= Exercise data =
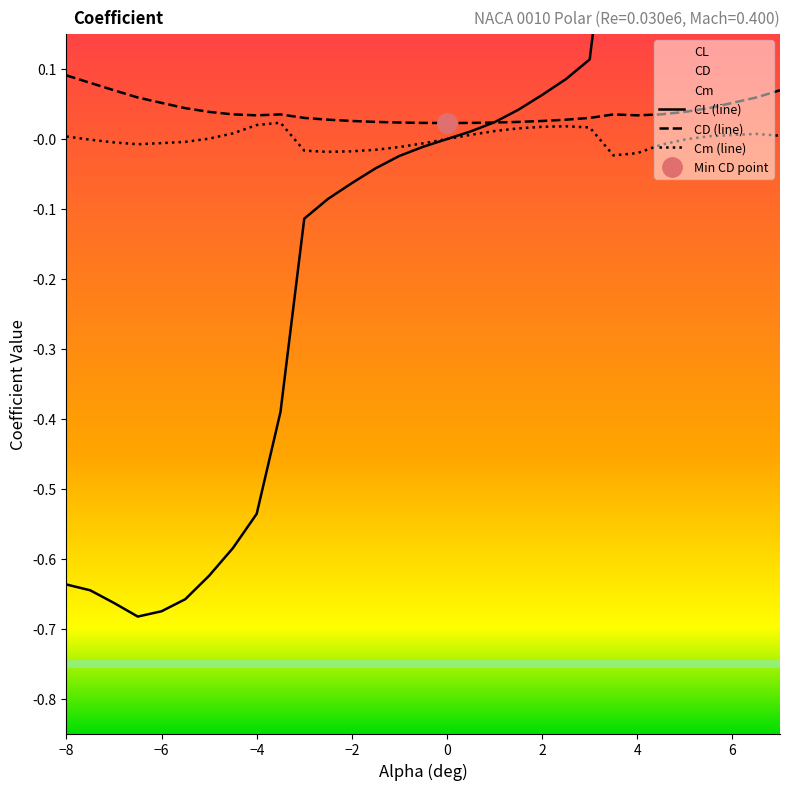

What are all the series names shown in the legend?

CL, CD, Cm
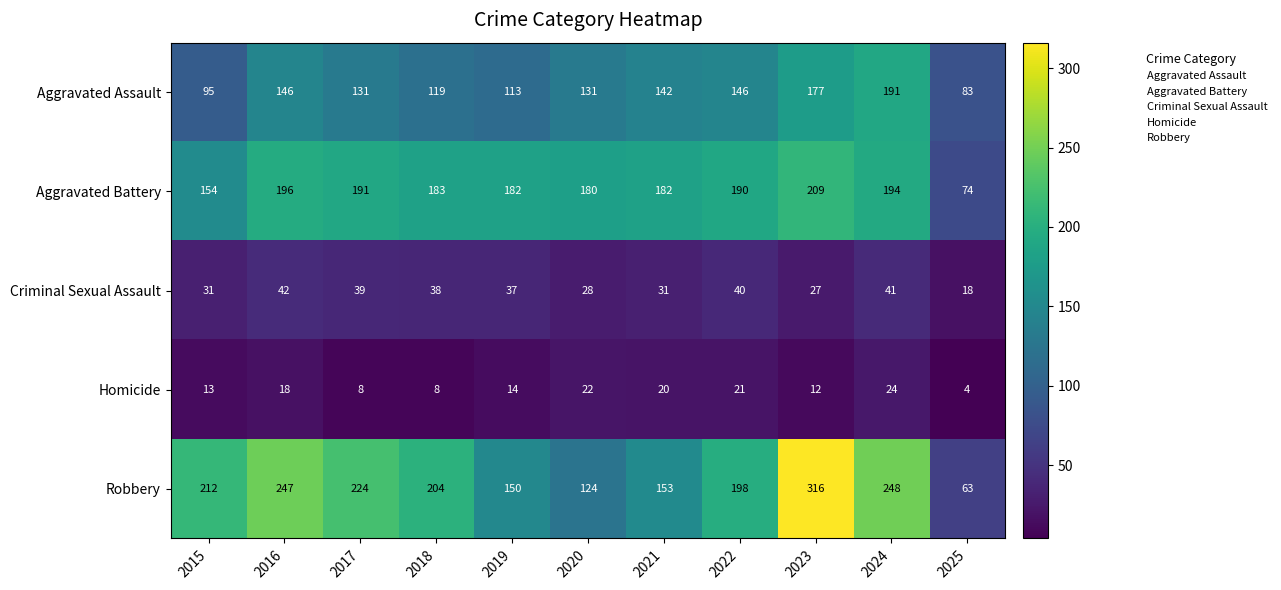

What is the difference between the maximum and minimum values in the Criminal Sexual Assault series?

24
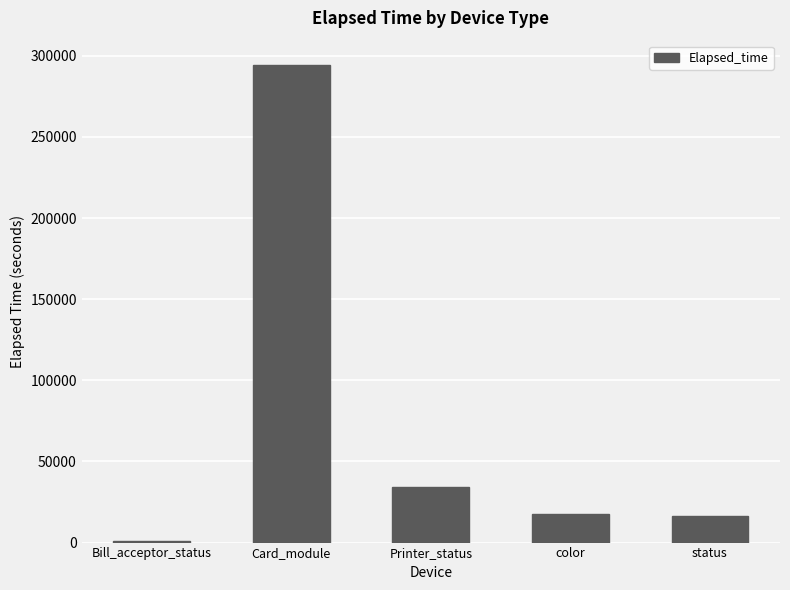

Read the value at Printer_status, to the nearest 10.

34520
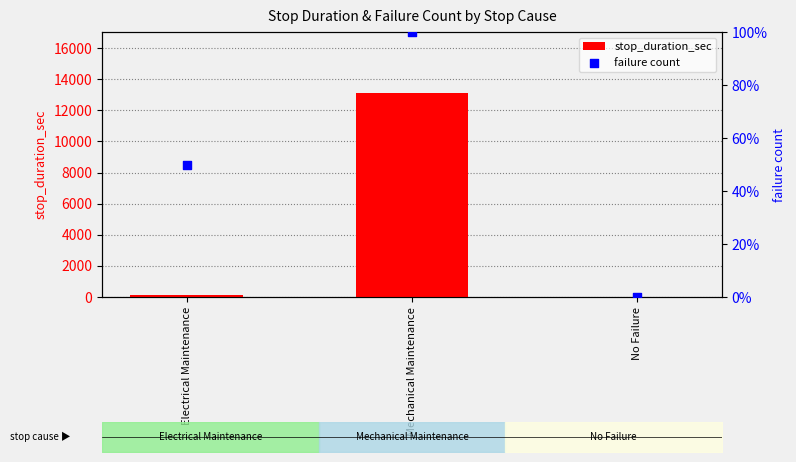

Is the value of stop_duration_sec at Mechanical Maintenance greater than the value of failure count at Electrical Maintenance?

Yes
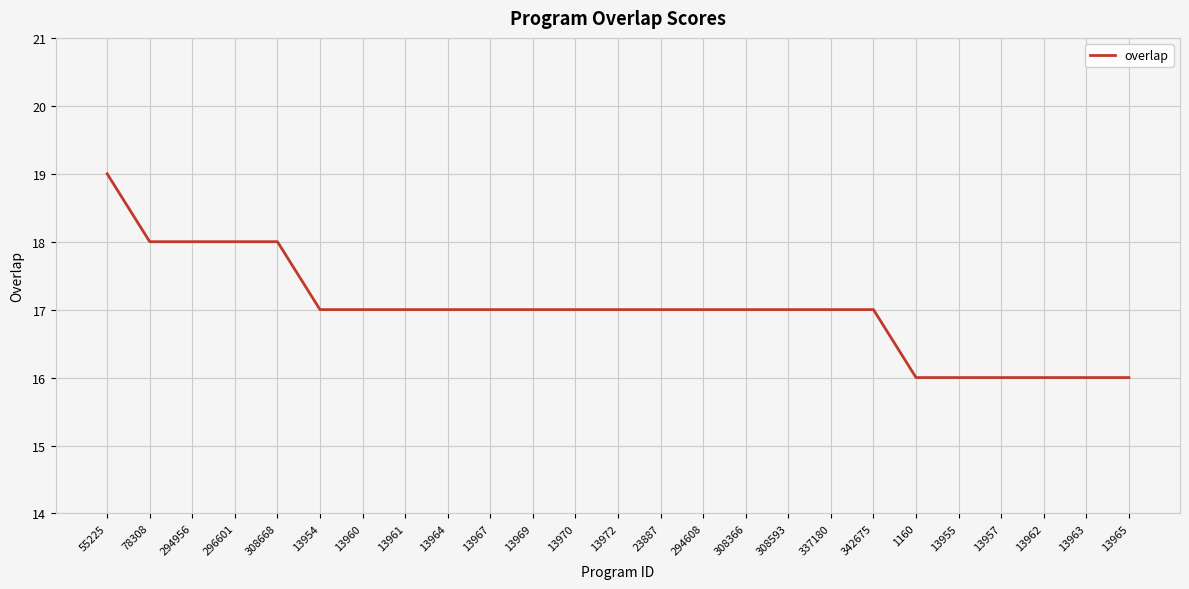

Reading left to right, list all the values displayed in this chart.

55225=19	78308=18	294956=18	296601=18	308668=18	13954=17	13960=17	13961=17	13964=17	13967=17	13969=17	13970=17	13972=17	23887=17	294608=17	308366=17	308593=17	337180=17	342675=17	1160=16	13955=16	13957=16	13962=16	13963=16	13965=16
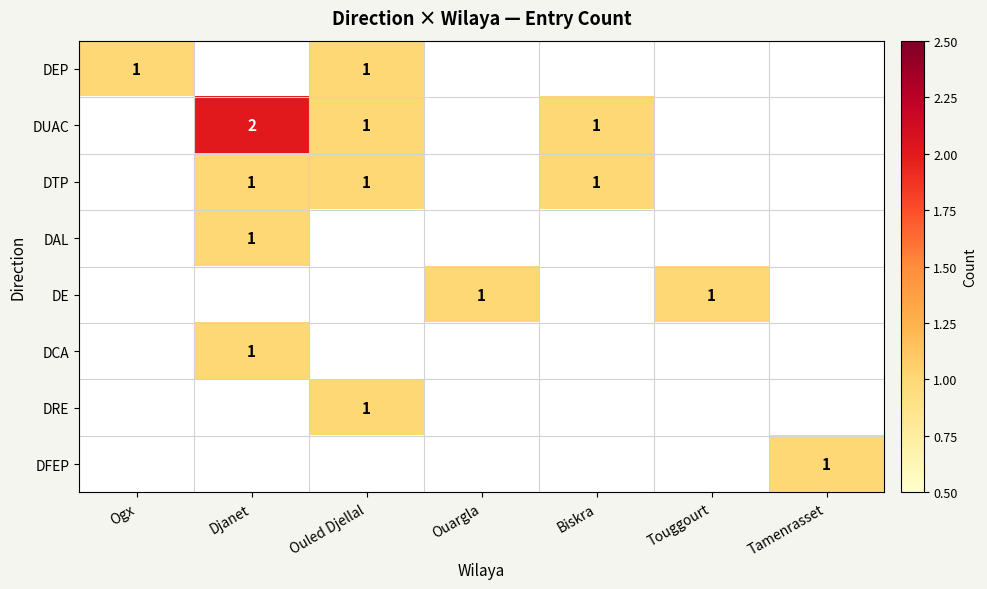

What is the difference between the highest and lowest values at Djanet?

2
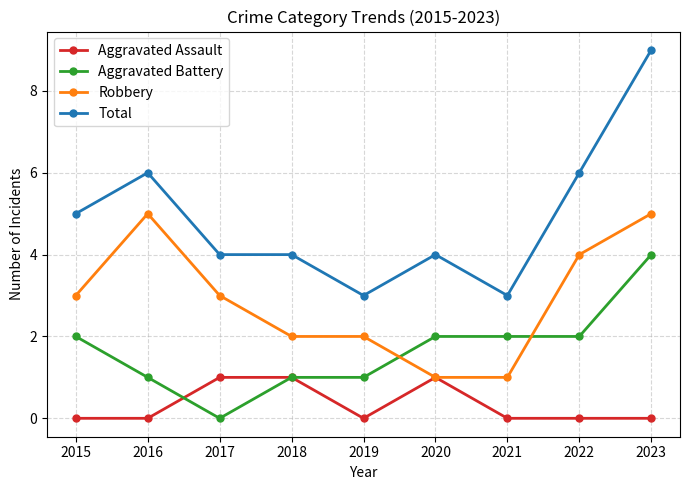

What value does the Total series have at 2016?

6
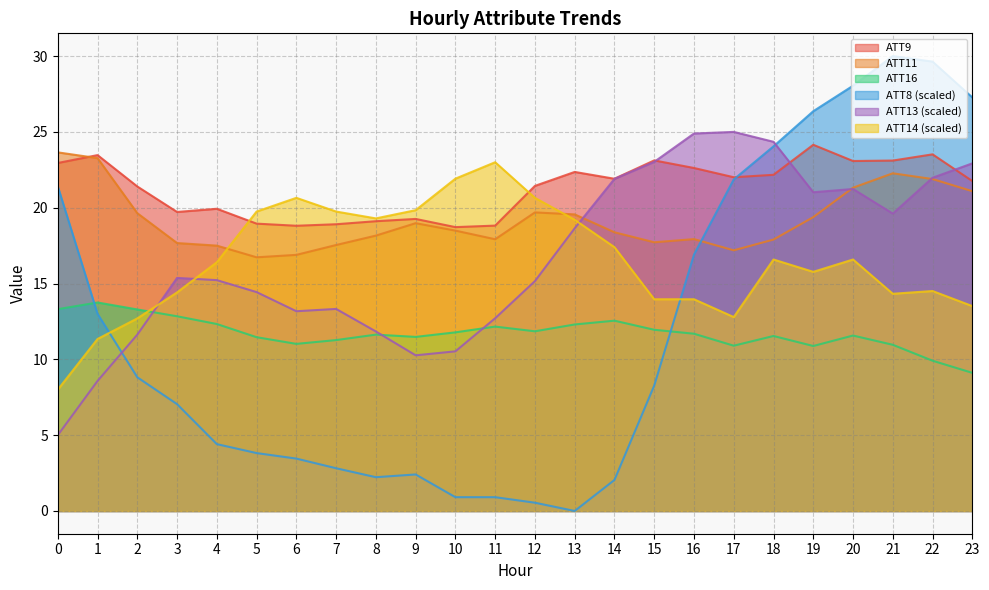

How many times do ATT11 and ATT13 cross each other?

3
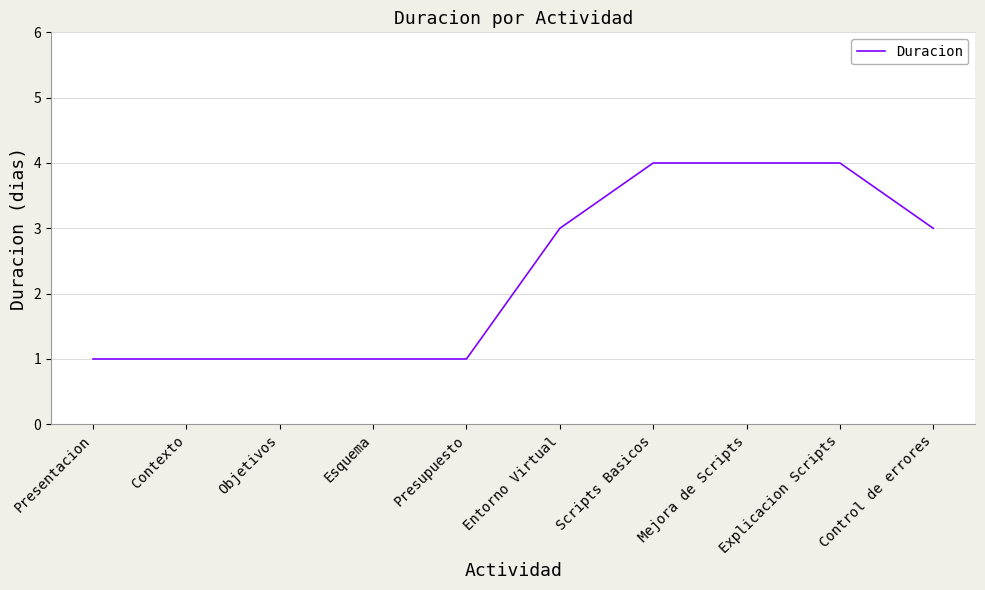

What is the change in value from Esquema to Control de errores?

+2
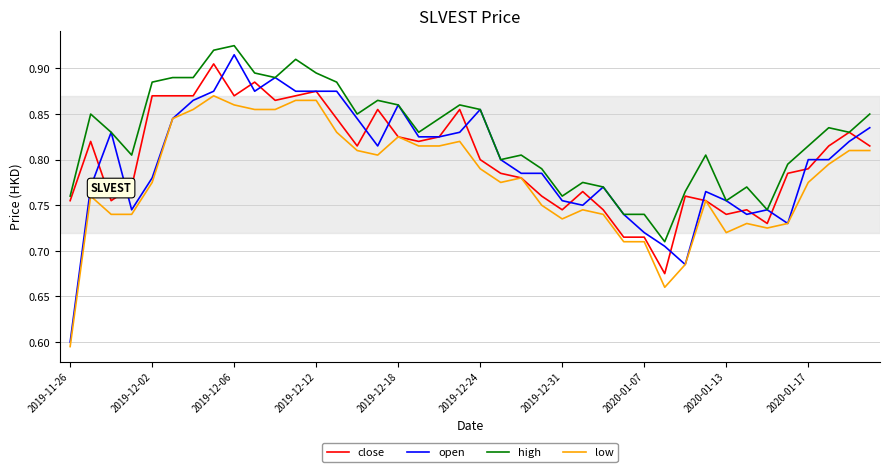

Which series has the largest total across all categories?

high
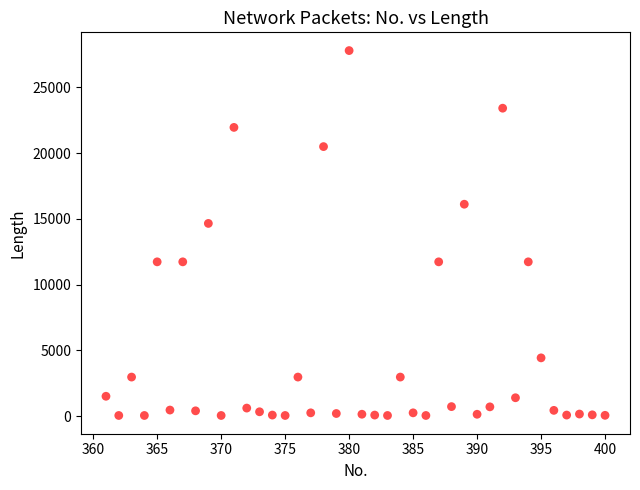

What is the range of X values (max minus min)?

39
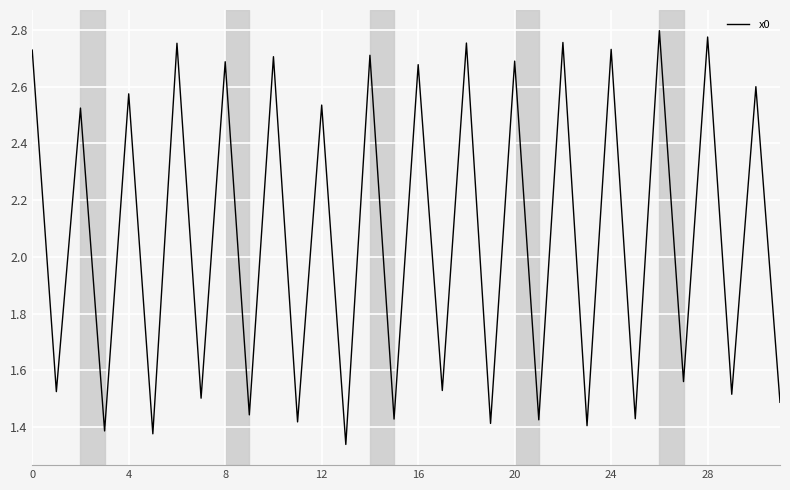

Does the chart have visible grid lines?

Yes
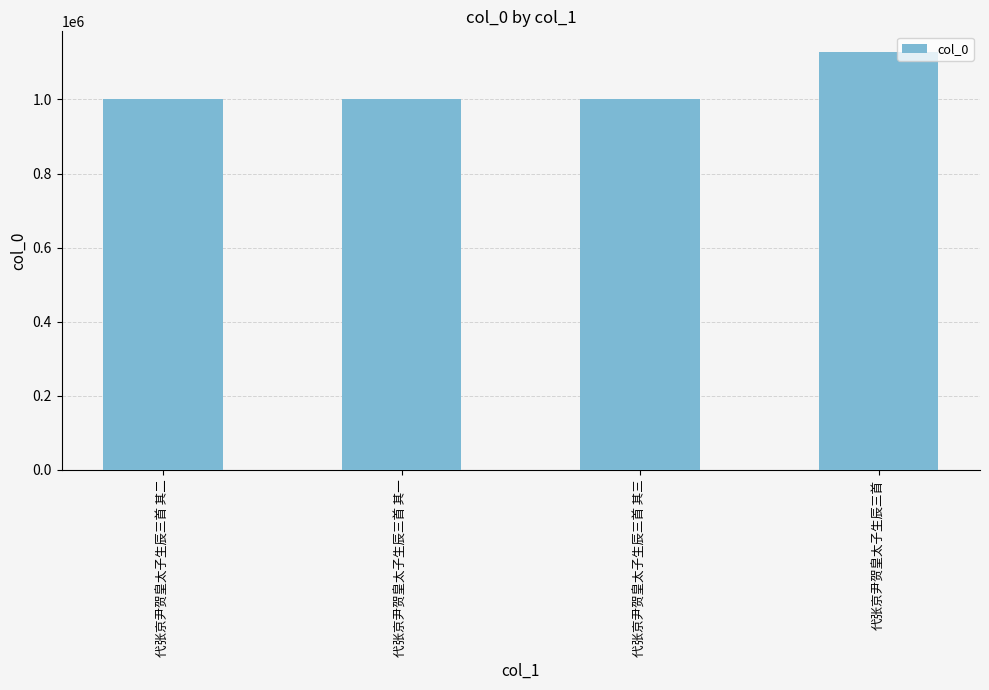

What is the ratio of the value at 代张京尹贺皇太子生辰三首 其一 to the value at 代张京尹贺皇太子生辰三首?

0.9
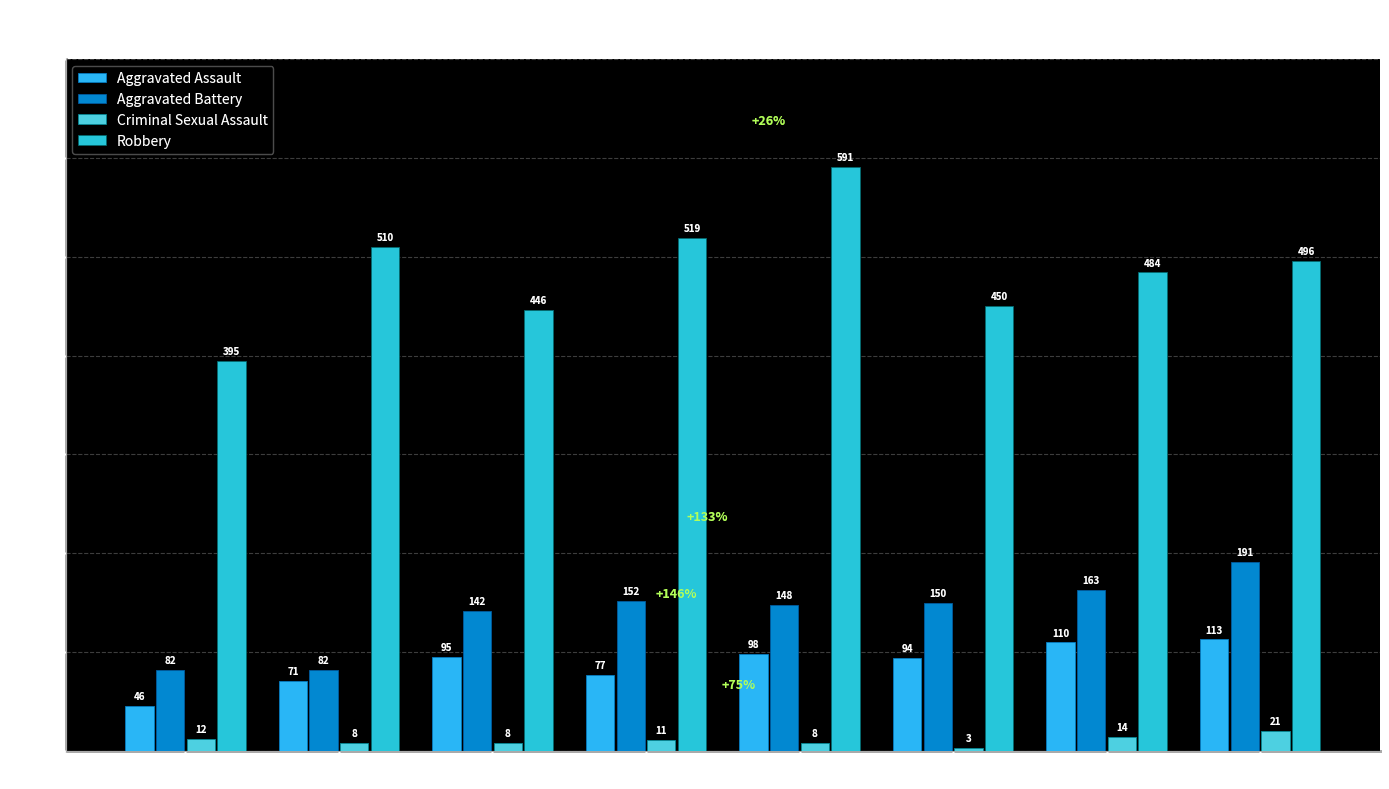

What is the total value across all series at 2021?

771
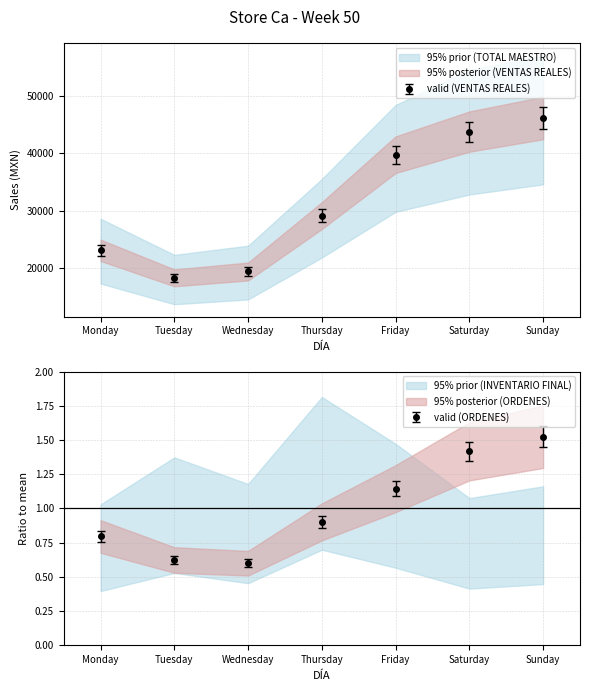

True or false: ORDENES and VENTAS REALES intersect in this chart.

False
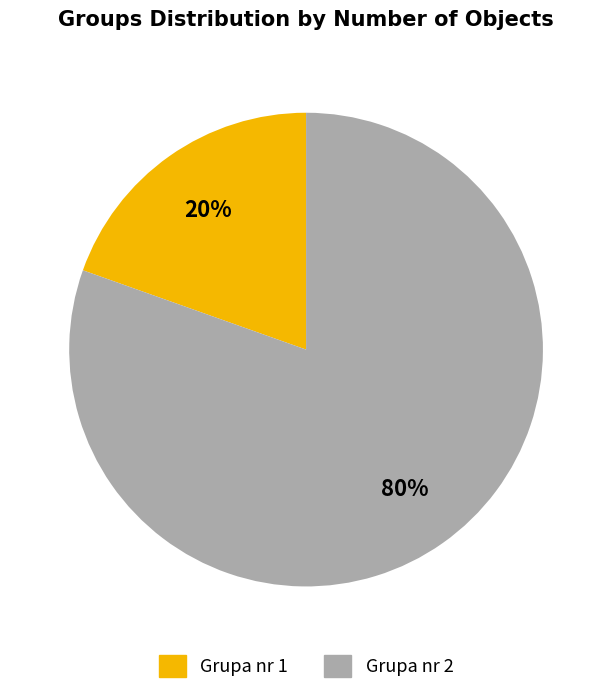

Is it true that Grupa nr 2 is 76% of the pie?

False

= What you have to do =
Could you rewrite the listing above, changing every "series" to "data series", leaving everything else untouched, and leaving out the pictures?

= Exercise output =
What are all the data series names shown in the legend?

CL, CD, Cm

What is the difference between the maximum and minimum values in the Criminal Sexual Assault data series?

24

Read the value at Printer_status, to the nearest 10.

34520

Is the value of stop_duration_sec at Mechanical Maintenance greater than the value of failure count at Electrical Maintenance?

Yes

Reading left to right, list all the values displayed in this chart.

55225=19	78308=18	294956=18	296601=18	308668=18	13954=17	13960=17	13961=17	13964=17	13967=17	13969=17	13970=17	13972=17	23887=17	294608=17	308366=17	308593=17	337180=17	342675=17	1160=16	13955=16	13957=16	13962=16	13963=16	13965=16

What is the difference between the highest and lowest values at Djanet?

2

What value does the Total data series have at 2016?

6

How many times do ATT11 and ATT13 cross each other?

3

What is the change in value from Esquema to Control de errores?

+2

Which data series has the largest total across all categories?

high

What is the range of X values (max minus min)?

39

Does the chart have visible grid lines?

Yes

What is the ratio of the value at 代张京尹贺皇太子生辰三首 其一 to the value at 代张京尹贺皇太子生辰三首?

0.9

What is the total value across all data series at 2021?

771

True or false: ORDENES and VENTAS REALES intersect in this chart.

False

Is it true that Grupa nr 2 is 76% of the pie?

False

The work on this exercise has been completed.